Même si les Etats-Unis disent n'avoir aucune preuve que ces personnes sont des terroristes, la plupart ne peuvent par rentrer dans leurs pays, explique Dick Marty. Certains Etats refusent de les reprendre alors que dans d'autres, elles sont menacées de mort. L'asile aux Etats-Unis semble "difficilement soutenable".

Si Washington les accueillait, il s'exposerait à des complications juridiques, estime le Tessinois. Les prisonniers pourraient demander des compensations pour avoir été détenus illégalement.

Pour le spécialiste des droits de l'homme, "tous les pays qui ont critiqué Guantanamo devraient faire un effort" et accorder l'asile à des détenus de la prison américaine. La Suisse aussi a un rôle à jouer, estime le conseiller aux Etats. Le groupe parlementaire des droits de l'homme, dont fait partie Dick Marty, a soutenu la demande d'asile de trois détenus faite par le biais d'Amnesty International.

Décision saluée

La décision de Barack Obama de suspendre les procès de Guantanamo a été unanimement saluée mercredi, beaucoup espérant que cette annonce préfigure la fermeture de ce camp controversé.

Le rapporteur spécial de l'ONU sur la torture, Manfred Nowak, a ainsi salué une décision "très positive". "Je pars du principe que (ces tribunaux militaires) vont être supprimés et que les personnes concernées vont être rapidement amenées aux Etats-Unis pour y être déférées devant de véritables tribunaux, civils, où elles jouiront de tous leurs droits", a-t-il souligné.

En Europe, le commissaire européen à la Justice a salué "un symbole très fort" et jugé que la page d'un "triste épisode" était ainsi tournée.

L'Espagne a exprimé sa satisfaction. "Guantanamo n'aurait jamais dû exister et j'espère que sa fermeture se fera rapidement", a déclaré le chef de gouvernement José Luis Rodriguez Zapatero.

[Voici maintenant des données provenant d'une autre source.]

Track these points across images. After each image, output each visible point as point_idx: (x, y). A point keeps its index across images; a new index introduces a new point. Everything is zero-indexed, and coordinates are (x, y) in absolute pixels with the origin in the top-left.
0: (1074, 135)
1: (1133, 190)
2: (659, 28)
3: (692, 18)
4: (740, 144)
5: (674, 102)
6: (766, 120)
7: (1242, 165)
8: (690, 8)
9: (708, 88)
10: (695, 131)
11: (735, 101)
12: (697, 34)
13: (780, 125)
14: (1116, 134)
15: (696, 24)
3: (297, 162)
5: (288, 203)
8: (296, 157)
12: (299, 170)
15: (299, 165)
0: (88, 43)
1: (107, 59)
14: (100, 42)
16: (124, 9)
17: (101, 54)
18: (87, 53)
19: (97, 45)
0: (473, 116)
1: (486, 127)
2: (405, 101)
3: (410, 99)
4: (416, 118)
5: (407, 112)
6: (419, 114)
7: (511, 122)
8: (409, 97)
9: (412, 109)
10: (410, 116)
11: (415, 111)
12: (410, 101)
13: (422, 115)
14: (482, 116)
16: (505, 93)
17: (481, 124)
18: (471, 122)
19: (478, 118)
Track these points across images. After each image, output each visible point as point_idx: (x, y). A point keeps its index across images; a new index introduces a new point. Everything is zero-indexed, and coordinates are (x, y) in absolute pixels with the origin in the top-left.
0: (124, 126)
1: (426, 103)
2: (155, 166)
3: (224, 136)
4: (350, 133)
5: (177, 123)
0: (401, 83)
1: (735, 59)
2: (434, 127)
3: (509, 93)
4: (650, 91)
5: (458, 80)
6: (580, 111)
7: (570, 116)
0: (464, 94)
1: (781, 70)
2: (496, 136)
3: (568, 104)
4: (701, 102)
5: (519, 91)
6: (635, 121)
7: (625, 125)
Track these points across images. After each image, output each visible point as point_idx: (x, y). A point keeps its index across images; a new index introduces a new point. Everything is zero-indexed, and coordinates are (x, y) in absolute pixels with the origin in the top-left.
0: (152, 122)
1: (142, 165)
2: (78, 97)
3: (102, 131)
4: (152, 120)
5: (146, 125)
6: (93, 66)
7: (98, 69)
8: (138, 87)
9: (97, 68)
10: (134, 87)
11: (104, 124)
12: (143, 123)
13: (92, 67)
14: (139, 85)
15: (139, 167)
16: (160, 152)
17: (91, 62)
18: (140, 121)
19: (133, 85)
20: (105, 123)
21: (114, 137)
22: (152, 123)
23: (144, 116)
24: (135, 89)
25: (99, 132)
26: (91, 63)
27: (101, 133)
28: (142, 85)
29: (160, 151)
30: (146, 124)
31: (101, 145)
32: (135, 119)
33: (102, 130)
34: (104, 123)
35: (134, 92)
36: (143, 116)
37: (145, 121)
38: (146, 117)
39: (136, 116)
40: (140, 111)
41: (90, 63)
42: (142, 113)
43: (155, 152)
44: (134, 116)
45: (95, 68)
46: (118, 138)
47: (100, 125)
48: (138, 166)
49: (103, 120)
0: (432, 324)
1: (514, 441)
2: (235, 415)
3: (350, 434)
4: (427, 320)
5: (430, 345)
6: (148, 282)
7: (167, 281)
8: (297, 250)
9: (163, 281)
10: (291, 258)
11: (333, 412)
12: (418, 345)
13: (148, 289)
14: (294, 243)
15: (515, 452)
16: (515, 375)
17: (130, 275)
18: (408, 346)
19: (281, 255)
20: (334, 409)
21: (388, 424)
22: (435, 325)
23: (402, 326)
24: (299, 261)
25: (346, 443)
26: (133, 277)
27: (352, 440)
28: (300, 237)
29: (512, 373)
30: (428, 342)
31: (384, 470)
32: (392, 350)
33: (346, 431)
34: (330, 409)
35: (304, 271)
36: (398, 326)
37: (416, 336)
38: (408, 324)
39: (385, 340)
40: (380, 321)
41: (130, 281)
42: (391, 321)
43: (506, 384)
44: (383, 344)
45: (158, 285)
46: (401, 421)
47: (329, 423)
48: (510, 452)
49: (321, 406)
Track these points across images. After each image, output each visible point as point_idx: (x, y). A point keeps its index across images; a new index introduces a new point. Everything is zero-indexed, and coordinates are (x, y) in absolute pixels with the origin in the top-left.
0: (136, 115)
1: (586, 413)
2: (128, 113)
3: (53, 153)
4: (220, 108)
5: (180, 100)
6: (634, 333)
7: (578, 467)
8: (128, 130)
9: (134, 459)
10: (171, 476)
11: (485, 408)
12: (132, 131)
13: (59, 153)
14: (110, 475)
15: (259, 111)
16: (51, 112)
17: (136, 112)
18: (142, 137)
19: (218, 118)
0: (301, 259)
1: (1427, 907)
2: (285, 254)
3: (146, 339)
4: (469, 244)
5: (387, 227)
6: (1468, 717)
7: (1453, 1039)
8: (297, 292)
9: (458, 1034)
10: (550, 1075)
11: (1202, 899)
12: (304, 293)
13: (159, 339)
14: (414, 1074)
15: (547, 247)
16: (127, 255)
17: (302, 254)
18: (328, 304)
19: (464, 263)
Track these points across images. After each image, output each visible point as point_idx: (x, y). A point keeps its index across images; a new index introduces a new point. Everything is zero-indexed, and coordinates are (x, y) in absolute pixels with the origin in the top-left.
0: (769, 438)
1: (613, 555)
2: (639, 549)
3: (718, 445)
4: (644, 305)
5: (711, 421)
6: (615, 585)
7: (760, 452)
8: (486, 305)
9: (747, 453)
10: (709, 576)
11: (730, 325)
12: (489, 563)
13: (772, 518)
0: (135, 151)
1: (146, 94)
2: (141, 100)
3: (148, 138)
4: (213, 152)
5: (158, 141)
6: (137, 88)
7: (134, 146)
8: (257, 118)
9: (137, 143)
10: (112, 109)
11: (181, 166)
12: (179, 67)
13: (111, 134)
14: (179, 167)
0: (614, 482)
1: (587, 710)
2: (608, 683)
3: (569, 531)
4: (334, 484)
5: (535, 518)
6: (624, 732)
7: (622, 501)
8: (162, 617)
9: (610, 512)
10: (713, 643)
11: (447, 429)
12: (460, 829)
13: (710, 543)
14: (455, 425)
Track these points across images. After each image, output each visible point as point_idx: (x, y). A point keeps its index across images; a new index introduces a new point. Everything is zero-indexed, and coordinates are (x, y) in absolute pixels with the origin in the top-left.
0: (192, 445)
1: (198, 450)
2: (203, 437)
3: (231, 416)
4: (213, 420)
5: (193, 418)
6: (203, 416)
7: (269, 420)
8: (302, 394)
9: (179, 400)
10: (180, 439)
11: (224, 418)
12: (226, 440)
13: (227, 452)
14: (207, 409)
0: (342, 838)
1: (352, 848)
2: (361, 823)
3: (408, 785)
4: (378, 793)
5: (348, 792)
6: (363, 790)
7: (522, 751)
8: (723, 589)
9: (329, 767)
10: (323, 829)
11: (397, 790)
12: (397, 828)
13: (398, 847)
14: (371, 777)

Les pays asiatiques musulmans espèrent que cette annonce laisse augurer une fermeture du camp. "Sur le principe, nous saluons" cette décision, a déclaré un porte-parole du président afghan Hamid Karzai. Au Pakistan voisin, le principal parti islamiste a qualifié de "bonne" cette annonce. En Indonésie, une vingtaine de militants des droits de l'Homme ont manifesté à Djakarta pour demander la fermeture immédiate de Guantanamo.

Pour Amnesty International, la mesure «doit être rapidement scellée par l'abandon définitif de ces procédures injustes». Selon l'ONG, la solution est simple: les détenus que les Etats-Unis considèrent «libérables» doivent être transférés vers des pays tiers. Les autres doivent être transférés sur sol américains pour être jugés. Soixante des quelque 250 personnes encore détenues à Guantanamo ne sont plus sous le coup de poursuites, selon Amnesty.